# Given exercise
Copy each line of the material that contains the string "kern". Matching is case-sensitive.

# Records for this task
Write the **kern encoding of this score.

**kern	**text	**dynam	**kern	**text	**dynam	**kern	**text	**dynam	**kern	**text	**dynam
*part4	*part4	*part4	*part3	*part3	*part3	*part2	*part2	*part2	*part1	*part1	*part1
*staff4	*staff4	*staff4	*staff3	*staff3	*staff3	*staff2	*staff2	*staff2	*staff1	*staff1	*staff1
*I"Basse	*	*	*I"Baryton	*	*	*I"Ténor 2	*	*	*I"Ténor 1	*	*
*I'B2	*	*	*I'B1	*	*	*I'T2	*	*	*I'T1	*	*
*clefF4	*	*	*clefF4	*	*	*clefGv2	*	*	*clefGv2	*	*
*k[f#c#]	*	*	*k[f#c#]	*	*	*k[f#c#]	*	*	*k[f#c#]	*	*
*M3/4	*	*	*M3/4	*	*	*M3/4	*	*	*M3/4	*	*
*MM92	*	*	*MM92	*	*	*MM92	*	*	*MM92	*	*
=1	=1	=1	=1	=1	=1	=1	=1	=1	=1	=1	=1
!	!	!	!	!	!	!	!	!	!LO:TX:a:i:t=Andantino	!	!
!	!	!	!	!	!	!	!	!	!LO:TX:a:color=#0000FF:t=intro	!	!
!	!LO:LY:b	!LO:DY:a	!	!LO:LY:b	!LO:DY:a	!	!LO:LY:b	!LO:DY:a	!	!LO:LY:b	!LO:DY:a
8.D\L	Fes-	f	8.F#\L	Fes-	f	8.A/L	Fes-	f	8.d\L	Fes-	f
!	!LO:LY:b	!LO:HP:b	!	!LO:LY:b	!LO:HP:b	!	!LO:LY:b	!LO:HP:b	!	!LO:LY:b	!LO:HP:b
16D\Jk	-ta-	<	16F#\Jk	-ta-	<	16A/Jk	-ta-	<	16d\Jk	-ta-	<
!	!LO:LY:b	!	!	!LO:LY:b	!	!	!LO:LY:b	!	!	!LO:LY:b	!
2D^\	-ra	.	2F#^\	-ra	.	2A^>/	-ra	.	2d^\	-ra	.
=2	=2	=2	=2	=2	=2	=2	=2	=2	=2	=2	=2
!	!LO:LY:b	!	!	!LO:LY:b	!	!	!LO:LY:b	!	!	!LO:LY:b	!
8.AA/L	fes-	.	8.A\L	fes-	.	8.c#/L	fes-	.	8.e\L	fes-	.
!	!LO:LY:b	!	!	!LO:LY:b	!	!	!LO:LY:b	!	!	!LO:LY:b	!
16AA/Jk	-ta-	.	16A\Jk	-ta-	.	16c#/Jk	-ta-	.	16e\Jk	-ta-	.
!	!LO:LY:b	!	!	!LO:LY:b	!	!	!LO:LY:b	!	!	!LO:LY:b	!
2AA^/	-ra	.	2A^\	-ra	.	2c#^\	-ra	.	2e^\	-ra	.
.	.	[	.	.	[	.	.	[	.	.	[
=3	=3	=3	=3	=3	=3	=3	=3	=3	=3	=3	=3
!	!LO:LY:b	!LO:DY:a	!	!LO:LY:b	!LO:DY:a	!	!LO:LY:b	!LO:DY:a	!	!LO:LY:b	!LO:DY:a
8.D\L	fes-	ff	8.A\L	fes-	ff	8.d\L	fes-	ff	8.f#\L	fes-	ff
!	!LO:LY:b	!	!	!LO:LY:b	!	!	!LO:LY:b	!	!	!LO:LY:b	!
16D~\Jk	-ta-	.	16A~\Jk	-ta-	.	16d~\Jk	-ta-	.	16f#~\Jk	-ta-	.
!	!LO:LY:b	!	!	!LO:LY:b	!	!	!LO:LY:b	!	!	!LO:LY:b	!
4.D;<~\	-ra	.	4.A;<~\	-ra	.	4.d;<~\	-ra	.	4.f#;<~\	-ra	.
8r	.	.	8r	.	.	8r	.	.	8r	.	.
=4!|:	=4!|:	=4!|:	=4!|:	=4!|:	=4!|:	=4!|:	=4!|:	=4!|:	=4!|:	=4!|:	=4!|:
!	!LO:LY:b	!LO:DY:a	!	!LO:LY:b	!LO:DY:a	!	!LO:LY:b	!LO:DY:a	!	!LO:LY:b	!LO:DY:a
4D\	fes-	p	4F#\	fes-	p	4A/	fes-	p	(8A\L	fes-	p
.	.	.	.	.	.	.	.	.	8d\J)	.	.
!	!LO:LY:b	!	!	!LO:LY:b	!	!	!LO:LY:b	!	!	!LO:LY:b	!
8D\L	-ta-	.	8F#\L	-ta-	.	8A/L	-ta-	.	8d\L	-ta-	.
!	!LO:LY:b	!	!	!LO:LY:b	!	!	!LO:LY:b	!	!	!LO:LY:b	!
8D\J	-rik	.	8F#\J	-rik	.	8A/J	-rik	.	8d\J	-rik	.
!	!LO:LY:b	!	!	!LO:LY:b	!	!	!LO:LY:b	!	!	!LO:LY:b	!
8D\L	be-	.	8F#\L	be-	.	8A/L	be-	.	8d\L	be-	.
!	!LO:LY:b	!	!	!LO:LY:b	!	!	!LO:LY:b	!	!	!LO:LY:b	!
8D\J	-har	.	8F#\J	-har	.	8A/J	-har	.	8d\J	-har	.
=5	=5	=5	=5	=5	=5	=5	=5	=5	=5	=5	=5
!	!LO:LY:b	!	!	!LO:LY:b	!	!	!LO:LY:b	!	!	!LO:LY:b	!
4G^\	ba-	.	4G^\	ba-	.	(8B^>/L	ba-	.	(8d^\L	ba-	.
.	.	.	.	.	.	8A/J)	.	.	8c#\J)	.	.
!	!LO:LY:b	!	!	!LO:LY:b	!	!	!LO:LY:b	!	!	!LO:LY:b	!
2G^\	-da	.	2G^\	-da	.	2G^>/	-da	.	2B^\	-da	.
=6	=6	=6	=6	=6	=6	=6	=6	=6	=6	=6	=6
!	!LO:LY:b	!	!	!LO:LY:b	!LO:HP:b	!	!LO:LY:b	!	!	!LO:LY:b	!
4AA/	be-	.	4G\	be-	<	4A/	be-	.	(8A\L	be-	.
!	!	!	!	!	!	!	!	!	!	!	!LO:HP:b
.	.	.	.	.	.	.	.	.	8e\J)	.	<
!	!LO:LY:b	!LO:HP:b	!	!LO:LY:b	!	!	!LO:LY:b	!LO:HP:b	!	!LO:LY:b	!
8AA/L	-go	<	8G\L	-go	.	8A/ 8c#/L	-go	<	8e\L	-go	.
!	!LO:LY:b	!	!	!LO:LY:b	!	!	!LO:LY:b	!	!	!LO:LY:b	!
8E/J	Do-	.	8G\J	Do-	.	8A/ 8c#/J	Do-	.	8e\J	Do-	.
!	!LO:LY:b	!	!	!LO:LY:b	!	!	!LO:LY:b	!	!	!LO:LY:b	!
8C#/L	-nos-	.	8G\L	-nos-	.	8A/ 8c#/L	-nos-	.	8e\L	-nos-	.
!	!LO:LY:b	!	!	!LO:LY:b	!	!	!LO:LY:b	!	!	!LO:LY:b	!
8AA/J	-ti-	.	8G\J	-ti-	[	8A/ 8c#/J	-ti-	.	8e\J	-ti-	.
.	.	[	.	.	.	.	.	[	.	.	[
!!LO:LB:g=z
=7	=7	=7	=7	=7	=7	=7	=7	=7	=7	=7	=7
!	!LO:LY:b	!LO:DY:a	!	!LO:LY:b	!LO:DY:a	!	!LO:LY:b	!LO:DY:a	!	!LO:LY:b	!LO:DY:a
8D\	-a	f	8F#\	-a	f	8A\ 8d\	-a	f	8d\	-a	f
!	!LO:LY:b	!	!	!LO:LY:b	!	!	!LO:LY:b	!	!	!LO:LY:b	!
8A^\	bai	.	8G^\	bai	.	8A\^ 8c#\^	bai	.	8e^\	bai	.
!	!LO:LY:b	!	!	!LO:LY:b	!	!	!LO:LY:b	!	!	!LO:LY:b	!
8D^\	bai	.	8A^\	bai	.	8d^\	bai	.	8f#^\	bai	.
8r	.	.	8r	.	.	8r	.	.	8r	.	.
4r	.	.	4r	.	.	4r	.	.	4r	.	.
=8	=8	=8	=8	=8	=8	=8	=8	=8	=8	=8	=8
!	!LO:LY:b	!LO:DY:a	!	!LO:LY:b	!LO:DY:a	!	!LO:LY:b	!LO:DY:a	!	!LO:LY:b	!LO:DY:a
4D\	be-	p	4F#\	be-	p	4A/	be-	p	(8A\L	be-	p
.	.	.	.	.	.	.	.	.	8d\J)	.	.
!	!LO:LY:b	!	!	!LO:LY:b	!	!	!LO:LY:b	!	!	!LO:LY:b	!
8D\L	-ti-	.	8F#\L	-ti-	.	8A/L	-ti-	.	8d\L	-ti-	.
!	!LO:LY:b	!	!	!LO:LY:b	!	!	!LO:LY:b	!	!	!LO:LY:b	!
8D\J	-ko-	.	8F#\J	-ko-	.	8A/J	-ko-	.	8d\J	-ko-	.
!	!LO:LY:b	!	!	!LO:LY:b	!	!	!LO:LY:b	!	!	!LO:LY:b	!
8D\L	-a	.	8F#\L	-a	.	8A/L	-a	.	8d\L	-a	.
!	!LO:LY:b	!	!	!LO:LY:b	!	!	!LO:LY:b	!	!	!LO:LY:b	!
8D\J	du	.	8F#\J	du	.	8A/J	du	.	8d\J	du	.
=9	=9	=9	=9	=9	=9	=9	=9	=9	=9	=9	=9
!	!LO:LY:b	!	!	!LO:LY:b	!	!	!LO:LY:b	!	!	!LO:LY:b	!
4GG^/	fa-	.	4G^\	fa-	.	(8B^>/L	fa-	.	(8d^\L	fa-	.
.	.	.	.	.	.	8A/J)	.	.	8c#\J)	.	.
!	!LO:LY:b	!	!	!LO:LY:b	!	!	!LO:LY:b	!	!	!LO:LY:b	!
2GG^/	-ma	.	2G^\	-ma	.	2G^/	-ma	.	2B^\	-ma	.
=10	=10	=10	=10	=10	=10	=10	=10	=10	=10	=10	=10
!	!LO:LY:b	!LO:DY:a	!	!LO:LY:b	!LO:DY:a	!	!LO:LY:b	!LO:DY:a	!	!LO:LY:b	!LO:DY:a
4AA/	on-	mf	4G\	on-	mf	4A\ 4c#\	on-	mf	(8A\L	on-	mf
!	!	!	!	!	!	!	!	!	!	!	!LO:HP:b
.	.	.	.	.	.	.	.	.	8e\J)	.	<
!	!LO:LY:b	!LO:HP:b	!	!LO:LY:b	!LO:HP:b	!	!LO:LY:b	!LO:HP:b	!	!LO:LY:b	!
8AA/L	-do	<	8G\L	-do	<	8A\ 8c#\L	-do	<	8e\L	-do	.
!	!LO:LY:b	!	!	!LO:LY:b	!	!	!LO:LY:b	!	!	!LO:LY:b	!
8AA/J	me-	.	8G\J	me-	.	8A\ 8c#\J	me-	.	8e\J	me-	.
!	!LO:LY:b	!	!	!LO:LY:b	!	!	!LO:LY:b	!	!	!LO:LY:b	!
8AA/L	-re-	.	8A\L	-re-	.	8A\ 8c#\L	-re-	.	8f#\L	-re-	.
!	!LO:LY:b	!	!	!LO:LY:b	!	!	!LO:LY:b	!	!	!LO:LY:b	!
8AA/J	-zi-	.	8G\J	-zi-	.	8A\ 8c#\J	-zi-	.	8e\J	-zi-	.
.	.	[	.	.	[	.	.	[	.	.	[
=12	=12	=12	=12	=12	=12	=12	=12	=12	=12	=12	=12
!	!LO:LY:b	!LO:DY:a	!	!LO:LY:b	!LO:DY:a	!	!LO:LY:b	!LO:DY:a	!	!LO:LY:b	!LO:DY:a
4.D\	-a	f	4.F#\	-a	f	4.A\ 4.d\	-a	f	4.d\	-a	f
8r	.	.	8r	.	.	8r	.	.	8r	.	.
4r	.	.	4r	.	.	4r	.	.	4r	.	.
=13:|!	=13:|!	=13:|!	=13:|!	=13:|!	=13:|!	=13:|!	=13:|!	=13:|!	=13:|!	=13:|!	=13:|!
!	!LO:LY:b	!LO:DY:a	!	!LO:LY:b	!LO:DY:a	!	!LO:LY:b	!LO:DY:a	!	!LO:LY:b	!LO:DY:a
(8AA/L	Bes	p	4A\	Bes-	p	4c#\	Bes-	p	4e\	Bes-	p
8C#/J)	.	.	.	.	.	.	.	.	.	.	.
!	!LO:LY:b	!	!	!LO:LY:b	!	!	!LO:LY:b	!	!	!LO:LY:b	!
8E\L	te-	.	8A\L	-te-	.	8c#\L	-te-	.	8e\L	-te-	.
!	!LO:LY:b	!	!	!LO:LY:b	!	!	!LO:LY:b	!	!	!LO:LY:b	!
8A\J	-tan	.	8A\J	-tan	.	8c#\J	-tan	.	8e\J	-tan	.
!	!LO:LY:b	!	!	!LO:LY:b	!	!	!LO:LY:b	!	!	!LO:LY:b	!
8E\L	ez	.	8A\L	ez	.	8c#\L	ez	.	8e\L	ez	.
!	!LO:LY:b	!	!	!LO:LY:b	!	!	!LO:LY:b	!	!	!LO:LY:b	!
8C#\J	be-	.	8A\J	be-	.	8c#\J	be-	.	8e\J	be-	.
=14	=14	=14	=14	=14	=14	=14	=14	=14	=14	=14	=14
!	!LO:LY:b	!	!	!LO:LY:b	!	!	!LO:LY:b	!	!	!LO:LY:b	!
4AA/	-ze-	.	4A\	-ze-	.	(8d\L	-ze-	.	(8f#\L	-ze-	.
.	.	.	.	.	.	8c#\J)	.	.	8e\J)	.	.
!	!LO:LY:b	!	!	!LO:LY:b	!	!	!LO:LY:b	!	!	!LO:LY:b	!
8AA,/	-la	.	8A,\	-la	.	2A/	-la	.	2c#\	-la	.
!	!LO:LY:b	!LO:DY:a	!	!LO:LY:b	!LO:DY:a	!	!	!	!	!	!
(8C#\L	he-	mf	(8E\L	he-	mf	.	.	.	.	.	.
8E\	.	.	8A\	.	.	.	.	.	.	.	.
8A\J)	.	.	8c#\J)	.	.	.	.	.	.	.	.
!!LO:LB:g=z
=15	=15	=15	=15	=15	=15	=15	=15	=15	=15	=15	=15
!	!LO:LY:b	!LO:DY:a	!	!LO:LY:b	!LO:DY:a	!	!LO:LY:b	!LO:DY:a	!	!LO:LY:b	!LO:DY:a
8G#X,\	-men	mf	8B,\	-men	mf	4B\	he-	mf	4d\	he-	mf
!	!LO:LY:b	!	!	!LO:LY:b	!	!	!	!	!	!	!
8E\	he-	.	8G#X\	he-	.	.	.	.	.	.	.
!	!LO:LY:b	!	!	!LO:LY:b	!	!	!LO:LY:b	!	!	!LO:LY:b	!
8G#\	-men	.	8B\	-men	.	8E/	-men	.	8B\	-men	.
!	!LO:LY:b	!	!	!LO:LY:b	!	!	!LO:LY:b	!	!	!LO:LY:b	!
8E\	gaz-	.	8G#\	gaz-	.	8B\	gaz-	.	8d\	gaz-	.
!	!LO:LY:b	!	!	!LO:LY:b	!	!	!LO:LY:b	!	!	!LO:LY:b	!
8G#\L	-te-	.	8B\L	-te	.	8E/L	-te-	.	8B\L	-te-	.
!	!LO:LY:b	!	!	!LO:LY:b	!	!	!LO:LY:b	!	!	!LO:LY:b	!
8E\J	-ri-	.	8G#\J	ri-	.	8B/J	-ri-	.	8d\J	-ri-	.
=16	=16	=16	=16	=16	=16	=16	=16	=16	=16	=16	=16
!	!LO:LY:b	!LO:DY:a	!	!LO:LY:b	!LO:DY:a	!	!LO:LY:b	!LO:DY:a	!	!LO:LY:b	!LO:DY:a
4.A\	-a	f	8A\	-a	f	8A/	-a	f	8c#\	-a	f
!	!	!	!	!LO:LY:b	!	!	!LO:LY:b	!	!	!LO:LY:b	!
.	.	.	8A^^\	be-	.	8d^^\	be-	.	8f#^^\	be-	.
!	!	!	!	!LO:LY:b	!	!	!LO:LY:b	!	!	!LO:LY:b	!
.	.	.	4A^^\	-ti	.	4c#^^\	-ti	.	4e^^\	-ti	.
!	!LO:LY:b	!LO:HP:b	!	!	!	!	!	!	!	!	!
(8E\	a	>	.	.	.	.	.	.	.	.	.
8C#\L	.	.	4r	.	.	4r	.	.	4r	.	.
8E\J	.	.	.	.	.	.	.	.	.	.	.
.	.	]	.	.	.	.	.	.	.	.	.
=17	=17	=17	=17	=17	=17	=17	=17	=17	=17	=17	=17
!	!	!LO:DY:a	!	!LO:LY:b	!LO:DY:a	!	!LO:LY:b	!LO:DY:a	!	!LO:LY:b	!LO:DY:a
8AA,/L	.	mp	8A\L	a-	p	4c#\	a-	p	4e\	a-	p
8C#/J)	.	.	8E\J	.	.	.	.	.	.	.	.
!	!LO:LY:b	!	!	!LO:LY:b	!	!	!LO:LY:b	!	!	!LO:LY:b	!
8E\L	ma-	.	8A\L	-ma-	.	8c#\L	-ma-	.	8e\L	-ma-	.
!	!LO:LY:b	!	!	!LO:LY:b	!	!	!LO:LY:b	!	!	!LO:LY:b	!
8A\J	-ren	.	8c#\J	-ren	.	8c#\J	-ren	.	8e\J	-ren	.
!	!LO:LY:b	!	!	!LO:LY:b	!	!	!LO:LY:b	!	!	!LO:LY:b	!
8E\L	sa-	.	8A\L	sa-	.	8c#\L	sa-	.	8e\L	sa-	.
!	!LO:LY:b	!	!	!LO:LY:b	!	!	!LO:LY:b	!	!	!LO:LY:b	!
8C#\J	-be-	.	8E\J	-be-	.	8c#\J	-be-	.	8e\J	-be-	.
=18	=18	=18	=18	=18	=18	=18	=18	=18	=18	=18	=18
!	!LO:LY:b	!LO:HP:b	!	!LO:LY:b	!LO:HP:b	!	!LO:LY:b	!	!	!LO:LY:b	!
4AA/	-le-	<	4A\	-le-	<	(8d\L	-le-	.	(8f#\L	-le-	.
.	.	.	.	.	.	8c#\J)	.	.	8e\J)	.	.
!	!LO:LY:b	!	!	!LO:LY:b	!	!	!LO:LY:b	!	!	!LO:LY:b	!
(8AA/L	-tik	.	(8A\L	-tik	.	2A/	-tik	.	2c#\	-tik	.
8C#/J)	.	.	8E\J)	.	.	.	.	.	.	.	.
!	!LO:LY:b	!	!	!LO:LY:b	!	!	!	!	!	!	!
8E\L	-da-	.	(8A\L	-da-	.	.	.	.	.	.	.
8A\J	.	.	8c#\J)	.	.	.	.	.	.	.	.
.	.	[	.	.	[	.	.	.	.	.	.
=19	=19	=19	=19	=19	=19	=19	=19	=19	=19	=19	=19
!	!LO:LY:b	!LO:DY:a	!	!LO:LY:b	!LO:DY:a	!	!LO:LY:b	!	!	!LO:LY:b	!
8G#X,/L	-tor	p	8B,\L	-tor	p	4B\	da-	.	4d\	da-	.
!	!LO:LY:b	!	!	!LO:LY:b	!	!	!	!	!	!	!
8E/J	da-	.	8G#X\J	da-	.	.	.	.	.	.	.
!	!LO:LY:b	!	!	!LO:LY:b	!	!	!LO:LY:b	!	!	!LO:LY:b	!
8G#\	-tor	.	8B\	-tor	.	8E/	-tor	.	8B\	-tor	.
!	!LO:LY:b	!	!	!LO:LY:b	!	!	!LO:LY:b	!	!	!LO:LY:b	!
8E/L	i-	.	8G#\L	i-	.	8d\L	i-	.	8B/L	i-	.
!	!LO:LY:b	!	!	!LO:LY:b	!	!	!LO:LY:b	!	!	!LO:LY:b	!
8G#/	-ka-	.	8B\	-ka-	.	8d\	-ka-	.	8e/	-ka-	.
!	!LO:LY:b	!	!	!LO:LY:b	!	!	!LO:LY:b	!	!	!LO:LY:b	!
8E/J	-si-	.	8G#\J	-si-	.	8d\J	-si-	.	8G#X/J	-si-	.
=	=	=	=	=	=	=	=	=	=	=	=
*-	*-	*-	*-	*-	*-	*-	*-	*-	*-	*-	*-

# Reply to the task
Write the **kern encoding of this score.
**kern	**text	**dynam	**kern	**text	**dynam	**kern	**text	**dynam	**kern	**text	**dynam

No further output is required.